Kur’ân-ı Mu’cizü’l-Beyanda Lâfza-i Celâlin tevafukat-ı lâtifesindendir ki, bütün Kur’ân’da sayfanın âhirki satırın yukarı kısmında seksen Lâfza-i Celâl birbirine tevafukla baktığı gibi, aşağıki kısımda da aynen seksen Lâfza-i Celâl birbirine tevafukla bakar. Tam o âhirki satırın ortasında yine elli beş Lâfza-i Celâl birbiri üstüne düşüp ittihad ederek, güya elli beş Lâfza-i Celâlden terekküp etmiş birtek Lâfza-i Celâldir.

Âhirki satırın başında yalnız ve bazı üç harfli kısa bir kelime, fasıla ile yirmi beş tam tevafukla tam ortadaki elli beşin tam tevafukuna zammedilince, seksen tevafuk olup, o satırın nısf-ı evvelindeki seksen tevafuka ve nısf-ı âhirdeki yine seksen tevafuka tevafuk ediyor.
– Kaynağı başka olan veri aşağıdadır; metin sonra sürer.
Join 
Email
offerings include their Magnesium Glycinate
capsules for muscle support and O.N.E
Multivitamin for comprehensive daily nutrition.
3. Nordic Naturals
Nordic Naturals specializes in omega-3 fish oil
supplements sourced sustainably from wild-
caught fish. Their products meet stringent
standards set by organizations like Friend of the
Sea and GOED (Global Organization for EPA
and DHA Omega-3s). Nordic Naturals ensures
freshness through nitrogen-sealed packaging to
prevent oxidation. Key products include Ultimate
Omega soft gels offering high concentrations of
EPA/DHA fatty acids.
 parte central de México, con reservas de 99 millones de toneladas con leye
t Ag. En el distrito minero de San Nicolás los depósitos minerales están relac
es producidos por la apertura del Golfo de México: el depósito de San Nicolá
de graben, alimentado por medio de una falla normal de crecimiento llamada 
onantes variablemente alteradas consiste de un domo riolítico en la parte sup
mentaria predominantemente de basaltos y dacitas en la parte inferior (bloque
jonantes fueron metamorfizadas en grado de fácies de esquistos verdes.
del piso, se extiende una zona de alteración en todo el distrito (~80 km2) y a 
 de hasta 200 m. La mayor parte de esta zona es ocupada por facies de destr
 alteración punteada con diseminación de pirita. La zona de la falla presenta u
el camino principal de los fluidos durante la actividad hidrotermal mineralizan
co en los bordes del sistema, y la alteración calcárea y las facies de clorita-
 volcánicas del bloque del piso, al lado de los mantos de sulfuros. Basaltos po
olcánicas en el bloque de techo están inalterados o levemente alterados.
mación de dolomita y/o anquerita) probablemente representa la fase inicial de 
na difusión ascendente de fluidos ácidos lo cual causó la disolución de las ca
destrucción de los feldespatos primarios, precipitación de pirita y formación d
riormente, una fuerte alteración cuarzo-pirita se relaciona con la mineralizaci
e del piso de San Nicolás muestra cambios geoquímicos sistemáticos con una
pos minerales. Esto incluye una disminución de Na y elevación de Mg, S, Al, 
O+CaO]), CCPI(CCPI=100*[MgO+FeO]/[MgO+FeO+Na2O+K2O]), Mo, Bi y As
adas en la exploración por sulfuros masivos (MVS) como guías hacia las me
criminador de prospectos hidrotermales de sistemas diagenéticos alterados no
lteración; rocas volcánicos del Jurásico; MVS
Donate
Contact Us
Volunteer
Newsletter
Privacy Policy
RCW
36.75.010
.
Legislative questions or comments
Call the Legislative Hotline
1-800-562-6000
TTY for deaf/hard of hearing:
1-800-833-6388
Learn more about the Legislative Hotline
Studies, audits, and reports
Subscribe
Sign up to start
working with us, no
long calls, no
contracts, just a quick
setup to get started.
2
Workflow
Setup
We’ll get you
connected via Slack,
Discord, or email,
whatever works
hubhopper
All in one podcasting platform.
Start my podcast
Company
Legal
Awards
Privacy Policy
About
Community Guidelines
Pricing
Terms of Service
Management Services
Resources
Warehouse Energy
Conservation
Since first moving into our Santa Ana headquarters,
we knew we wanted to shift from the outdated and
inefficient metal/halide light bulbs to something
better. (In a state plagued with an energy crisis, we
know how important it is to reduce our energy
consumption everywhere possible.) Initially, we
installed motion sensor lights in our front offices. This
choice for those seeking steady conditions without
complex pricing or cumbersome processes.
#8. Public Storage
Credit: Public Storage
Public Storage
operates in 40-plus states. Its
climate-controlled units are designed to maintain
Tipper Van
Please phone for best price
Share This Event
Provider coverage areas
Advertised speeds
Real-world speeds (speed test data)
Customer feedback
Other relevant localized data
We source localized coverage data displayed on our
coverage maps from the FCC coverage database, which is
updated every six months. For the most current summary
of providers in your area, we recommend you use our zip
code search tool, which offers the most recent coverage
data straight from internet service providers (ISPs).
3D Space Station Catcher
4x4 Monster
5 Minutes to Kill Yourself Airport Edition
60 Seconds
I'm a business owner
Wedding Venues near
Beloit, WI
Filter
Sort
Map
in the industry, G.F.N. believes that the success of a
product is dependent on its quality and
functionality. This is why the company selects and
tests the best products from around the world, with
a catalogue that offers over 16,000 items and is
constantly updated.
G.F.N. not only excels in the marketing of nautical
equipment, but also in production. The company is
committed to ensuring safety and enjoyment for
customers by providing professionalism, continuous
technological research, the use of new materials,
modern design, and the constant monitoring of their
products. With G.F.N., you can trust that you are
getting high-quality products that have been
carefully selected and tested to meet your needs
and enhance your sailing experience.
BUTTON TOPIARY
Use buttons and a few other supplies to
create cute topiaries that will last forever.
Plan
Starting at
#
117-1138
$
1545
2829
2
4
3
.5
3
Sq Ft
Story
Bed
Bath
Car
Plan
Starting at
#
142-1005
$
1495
Acaba böyle lâtif, zarif, muntazam, mevzun, i’câzlı bu tevafukat nüktesiz, hikmetsiz olur mu? Hâşâ, olamaz. Belki, o tevafukatın ucuyla mühim bir define açılabilir.

رَبَّنَا لاَ تُؤَاخِذْنَاۤ اِنْ نَسِينَاۤ اَوْ اَخْطَاْنَا 1

سُبْحَانَكَ لاَعِلْمَ لَنَاۤ اِلاَّ مَاعَلَّمْتَنَاۤ اِنَّكَ اَنْتَ الْعَلِيمُ الْحَكِيمُ 2

(Lem'alar | Yedinci Lem'a)


1 : “Ey Rabbimiz, unutur veya hataya düşer de bir kusur işlersek bizi onunla hesaba çekme.” Bakara Sûresi, 2:286. 
2 : “Seni her türlü noksandan tenzih ederiz. Senin bize öğrettiğinden başka bilgimiz yoktur. Muhakkak ki Sen, ilmi ve hikmeti herşeyi kuşatan Alîm-i Hakîmsin.” Bakara Sûresi, 2:32.